Les « métiers d’art », entendez par là les bijoutiers, orfèvres, joailliers, horlogers, diamantaires ou ouvriers en instruments de musique, sont des professions anciennes et hautement qualifiées. Il n’est donc pas étonnant qu’elles soient parmi les plus précocement organisées, notamment au sein de société de secours mutuels. La plus ancienne, la Société des orfèvres voit ainsi le jour en 1791, imitée ultérieurement par une douzaine d’autres, en particulier à Paris. Les métiers d’art figurent également parmi les premiers à se doter de structures syndicales, avec la naissance de la Chambre syndicale des ouvriers de l’orfèvrerie en 1867. Quelques années plus tôt, le patronat s’était fédéré au sein de l’Union Française de la Bijouterie, Joaillerie, Orfèvrerie, des Pierres et des perles (1864).

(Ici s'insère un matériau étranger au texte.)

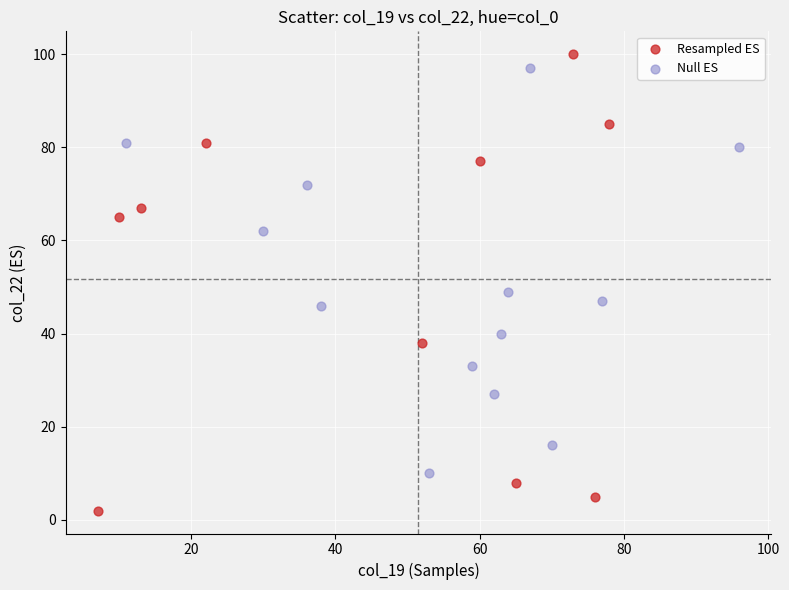

What are all the series names shown in the legend?

Resampled ES, Null ES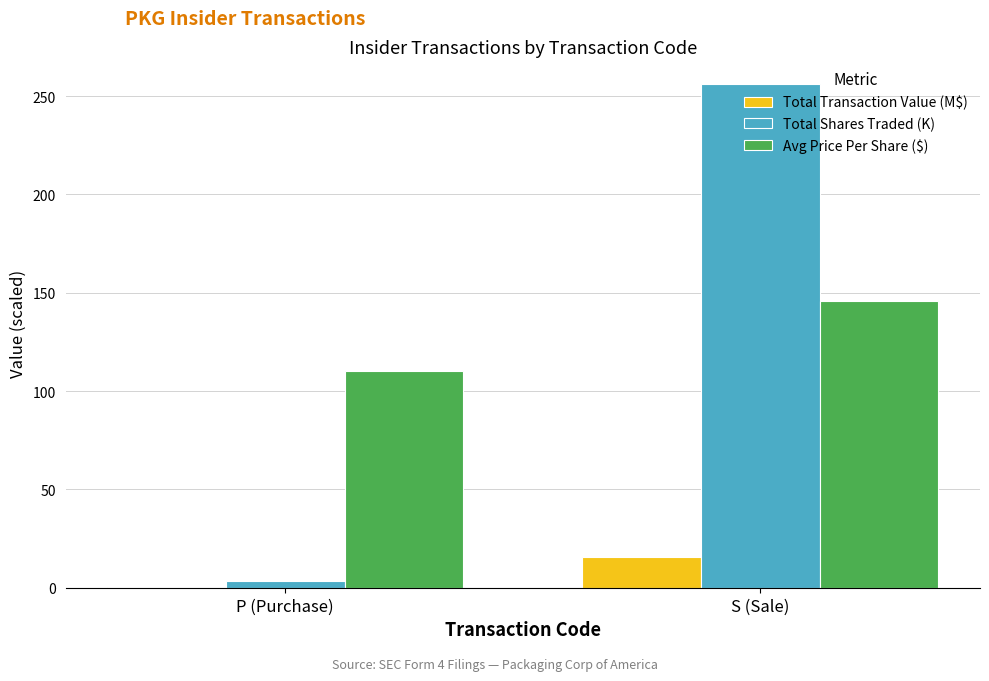

What is the sum of all Avg Price Per Share ($) values?

255.9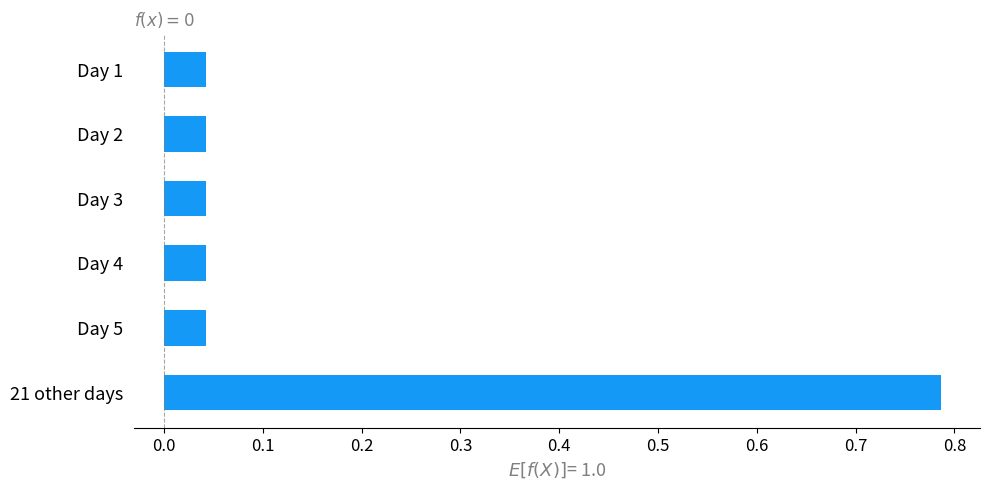

At which category does the chart reach its peak across all series?

21 other days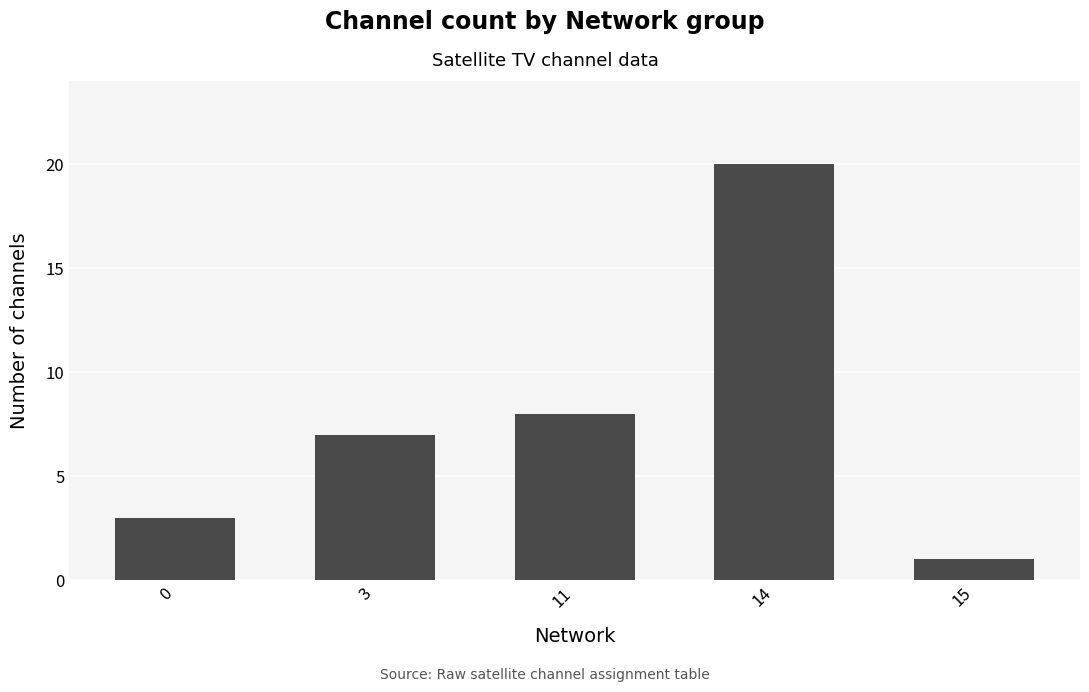

Is it true that the value at 14 is 20?

True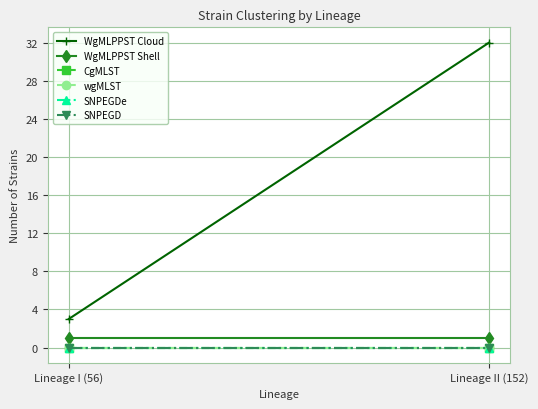

How many lines are shown in the chart?

6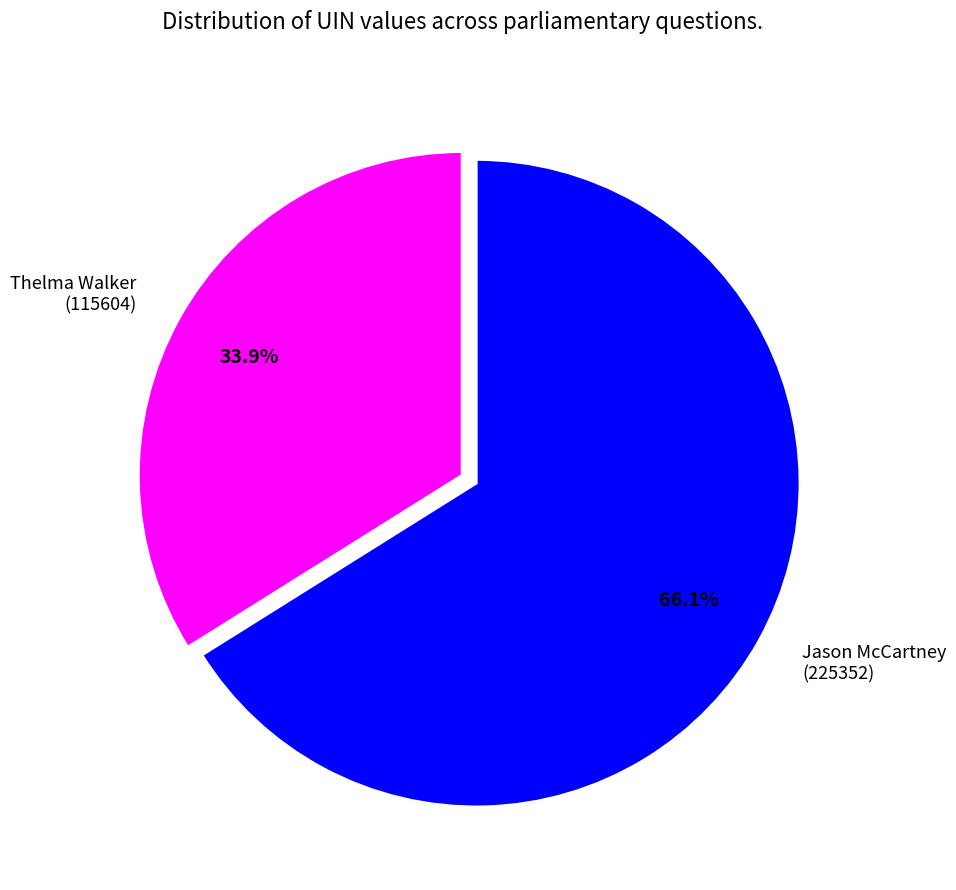

What is the majority slice?

Jason McCartney (225352)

Les métiers d’art participent activement à la Commune de Paris. On doit d’ailleurs à l’un d’eux, Léo Frankel, ouvrier bijoutier d’origine hongroise, les principales mesures sociales communardes. L’écrasement de la Commune n’éteint pas la combativité ouvrière. Dès novembre 1871, les bijoutiers parisiens sont en grève pour réduire la durée du travail, avant de reconstituer leur syndicat en 1872. D’autres métiers d’art suivent cet exemple, chez les monteurs en boîtes d’argent de Besançon ou les bijoutiers de Marseille. Fin 1899, une Union des syndicats de la bijouterie et similaires voit le jour, transformée en 1901 en Fédération CGT des syndicats de la bijouterie et de l’orfèvrerie. Elle ne compte alors que 6 syndicats – tous parisiens – et 1 400 adhérents. Parmi les luttes de cette période, celle des horlogers de Cluses de 1904 a été marquante. La grève, déclenchée contre le licenciement d’ouvriers s’achève dans un bain de sang, avec trois morts et de nombreux blessés. Au congrès d’unification des métaux, en 1909, la Fédération de la bijouterie et de l’orfèvrerie, qui regroupe 15 syndicats et 2 250 adhérents, repousse la fusion avec la FTM-CGT.
Mise en sommeil durant la Première Guerre mondiale, la Fédération est affaiblie par la scission syndicale de 1921. Une majorité de ses syndicats, notamment parisiens, rallie la CGTU, tandis que huit syndicats, en particulier lyonnais, restent à la CGT. Les deux fédérations CGTU et CGT, respectivement dirigées par Louis Sancier et André Trivery se réunifient en 1936. Après la Seconde Guerre mondiale, la Fédération se reconstitue et accueille avec réserve la « bataille de la production ». Lors de la scission de 1947, seuls les syndicats de Septmoncel et de Saint-Claude rejoignent Force ouvrière, tandis que celui de Bordeaux opte pour l’autonomie. Ce qui représente tout de même un millier d’adhérents en moins, sur les 5 000 revendiqués. Louis Sancier, secrétaire général de la Fédération, est remplacé par Émile Landré, du bijou parisien, à son décès en 1956. Jacques Veicle lui succède en 1967 à la tête d’une Fédération marquée par l’atomisation du salariat en une multitude de métiers très qualifiés, dans de petites entreprises artisanales. En dépit de ces obstacles, des luttes importantes sont menées, comme à l’horlogerie Hénin en mai-juin 1952 ou chez Christofle en 1955 et en 1960. Les grèves de mai-juin 1968 entraînent un regain d’activité, sur les salaires, les retraites complémentaires, l’apprentissage ou encore le travail à domicile. Parmi les avancées, une convention collective nationale est obtenue en juin 1970, ainsi que la création de quatre nouveaux certificats d’aptitude professionnelle en 1973-1974.
En novembre 1973, l’adhésion des métiers d’art est ratifiée par le congrès de la FTM-CGT, ainsi que leur regroupement dans une Union des syndicats des industries des métaux d’art (USIMA) comprenant 1 900 adhérents dans 23 syndicats. Mais les métiers d’art sont à la veille de grands bouleversements comme l’accentuation de la concurrence étrangère, une concentration accrue dans le bijou fantaisie ou les instruments de musique, la montée en puissance de la montre à quartz, le repli sur le haut de gamme et des productions à haute valeur ajoutée.